Friday, May 18, 2007


After some poking around on the Internets Tubes, I've finally discovered the genesis of the skirt that I pictured in my last post (scroll down a little).

It seems that there's a new product, about to be released but still mostly secret, called Fart 'n Fly. This product plugs into -- well, you can figure out what it plugs into -- and it redirects farts downward to create thrust. After fueling up, say with a big bowl of refried black beans, the Fart 'n Fly provides vertical lift that allows one to take to the air, in pretty much the same way that Professor John Robinson used to fly with the jet pack on Lost in Space. (Speaking of Lost in Space, I have a coworker who can exactly mimic the "bloop" sound that Debbie, Penny's pet Bloop -- that thinly-disguised chimp -- made.)

Anyway, as you can plainly see, the Fart 'n Fly requires special attention to clothing.
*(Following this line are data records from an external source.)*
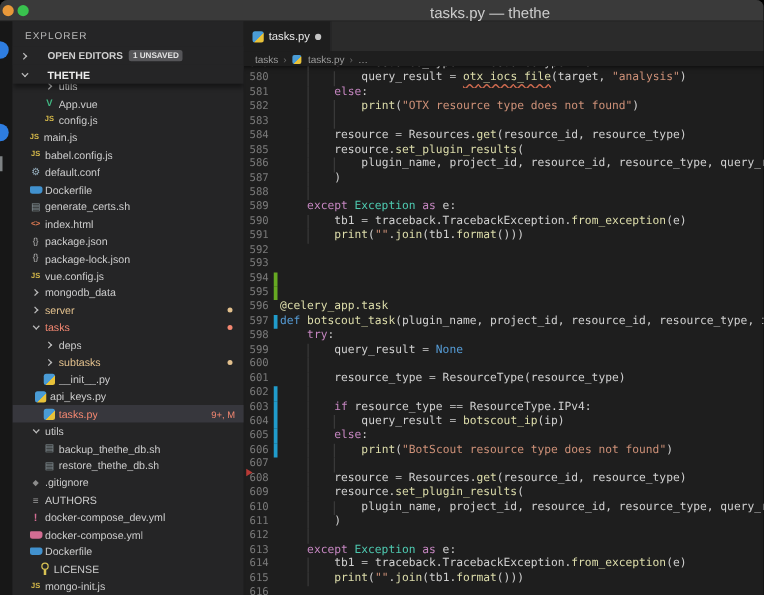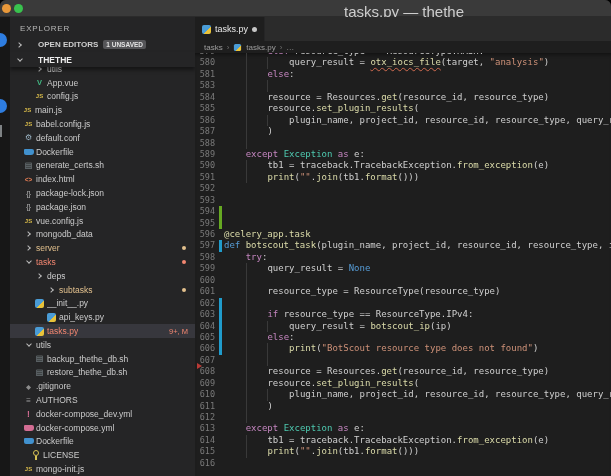--- a/index.html
+++ b/index.html
@@ -12,7 +12,7 @@
   .light { position:absolute; top:4px; width:9px; height:9px; border-radius:50%; }
   .light.orange { left:2px; background:#e8983a; }
   .light.green  { left:14px; background:#39c24e; }
-  .title-text { position:absolute; left:344px; top:3px; font-size:15px; color:#cdcdcd; white-space:nowrap; }
+  .title-text { position:absolute; left:344px; top:3px; font-size:12px; color:#cdcdcd; white-space:nowrap; }
 
   
   .strip { position:absolute; left:0; top:17px; width:10px; bottom:0; background:#171717; overflow:hidden; }

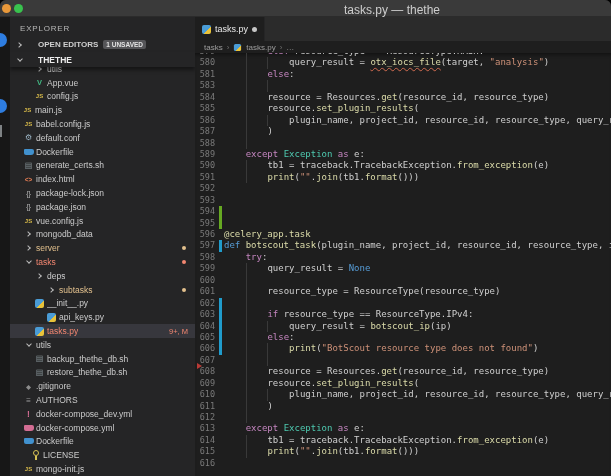--- a/index.html
+++ b/index.html
@@ -289,6 +289,7 @@
           <div class="cl"><span class="ln">579</span><span class="ig" style="left: 50.7px;"></span><pre class="ct" style="padding-left: 52.4px;"><span class="tk-k">elif</span><span class="tk-p"> resource_type == ResourceType.HASH:</span></pre></div>
           <div class="cl"><span class="ln">580</span><span class="ig" style="left: 50.7px;"></span><span class="ig" style="left: 72.4px;"></span><pre class="ct" style="padding-left: 74.1px;"><span class="tk-p">query_result = </span><span class="tk-u">otx_iocs_file</span><span class="tk-p">(target, </span><span class="tk-s">"analysis"</span><span class="tk-p">)</span></pre></div>
           <div class="cl"><span class="ln">581</span><span class="ig" style="left: 50.7px;"></span><pre class="ct" style="padding-left: 52.4px;"><span class="tk-k">else</span><span class="tk-p">:</span></pre></div>
+          <div class="cl"><span class="ln">582</span><span class="ig" style="left: 50.7px;"></span><span class="ig" style="left: 72.4px;"></span><pre class="ct" style="padding-left: 74.1px;"><span class="tk-f">print</span><span class="tk-p">(</span><span class="tk-s">"OTX resource type does not found"</span><span class="tk-p">)</span></pre></div>
           <div class="cl"><span class="ln">583</span><span class="ig" style="left: 50.7px;"></span><span class="ig" style="left: 72.4px;"></span><pre class="ct" style="padding-left: 9px;"></pre></div>
           <div class="cl"><span class="ln">584</span><span class="ig" style="left: 50.7px;"></span><pre class="ct" style="padding-left: 52.4px;"><span class="tk-p">resource = Resources.</span><span class="tk-f">get</span><span class="tk-p">(resource_id, resource_type)</span></pre></div>
           <div class="cl"><span class="ln">585</span><span class="ig" style="left: 50.7px;"></span><pre class="ct" style="padding-left: 52.4px;"><span class="tk-p">resource.</span><span class="tk-f">set_plugin_results</span><span class="tk-p">(</span></pre></div>

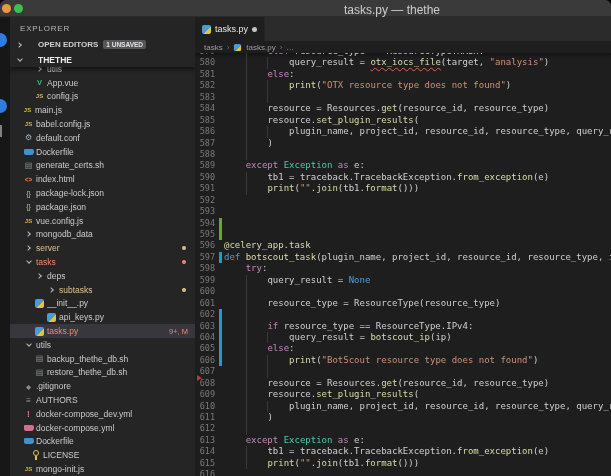--- a/index.html
+++ b/index.html
@@ -155,11 +155,11 @@
         </div>
         <div class="trow" style="padding-left: 13px;">
           <span class="ti ic-json">{}</span>
+          <span class="tlabel">package.json</span>
+        </div>
+        <div class="trow" style="padding-left: 13px;">
+          <span class="ti ic-json">{}</span>
           <span class="tlabel">package-lock.json</span>
-        </div>
-        <div class="trow" style="padding-left: 13px;">
-          <span class="ti ic-json">{}</span>
-          <span class="tlabel">package.json</span>
         </div>
         <div class="trow" style="padding-left: 13px;">
           <span class="ti ic-js">JS</span>

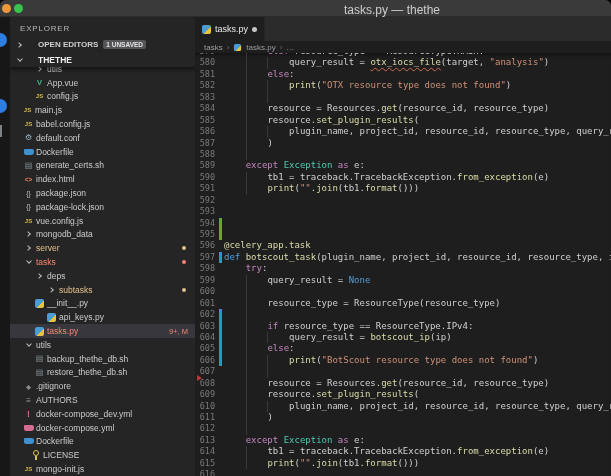--- a/index.html
+++ b/index.html
@@ -191,7 +191,7 @@
           </span>
           <span class="tlabel">deps</span>
         </div>
-        <div class="trow" style="padding-left: 36px;">
+        <div class="trow" style="padding-left: 24px;">
           <span class="ti">
             <span class="chev right"></span>
           </span>

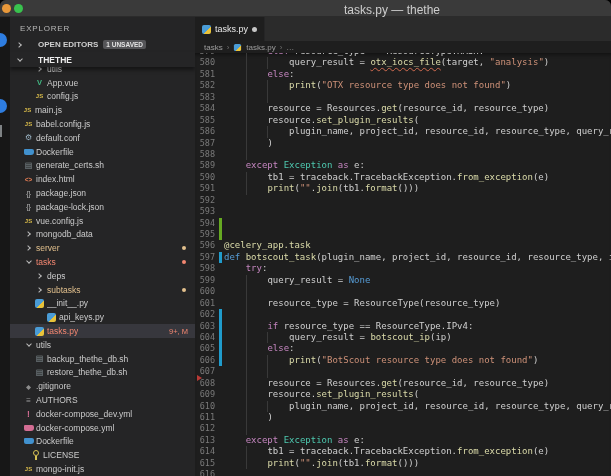--- a/index.html
+++ b/index.html
@@ -204,7 +204,7 @@
           </span>
           <span class="tlabel">__init__.py</span>
         </div>
-        <div class="trow" style="padding-left: 36px; align-items: center;">
+        <div class="trow" style="padding-left: 17px; align-items: center;">
           <span class="ti">
             <span class="shape-python"></span>
           </span>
The Fart 'n Flier must leave an open path for the exhaust gasses, while still maintaining modesty. A long skirt is just the thing. But, as you can imagine, the build-up of heat is considerable. And what could be more embarrassing than having one's skirt ignite during flight?

So, those funny ruffles down the back of the skirt? Cooling fins. Take my word for it.


I will never be able to look at a ruffle again without laughing.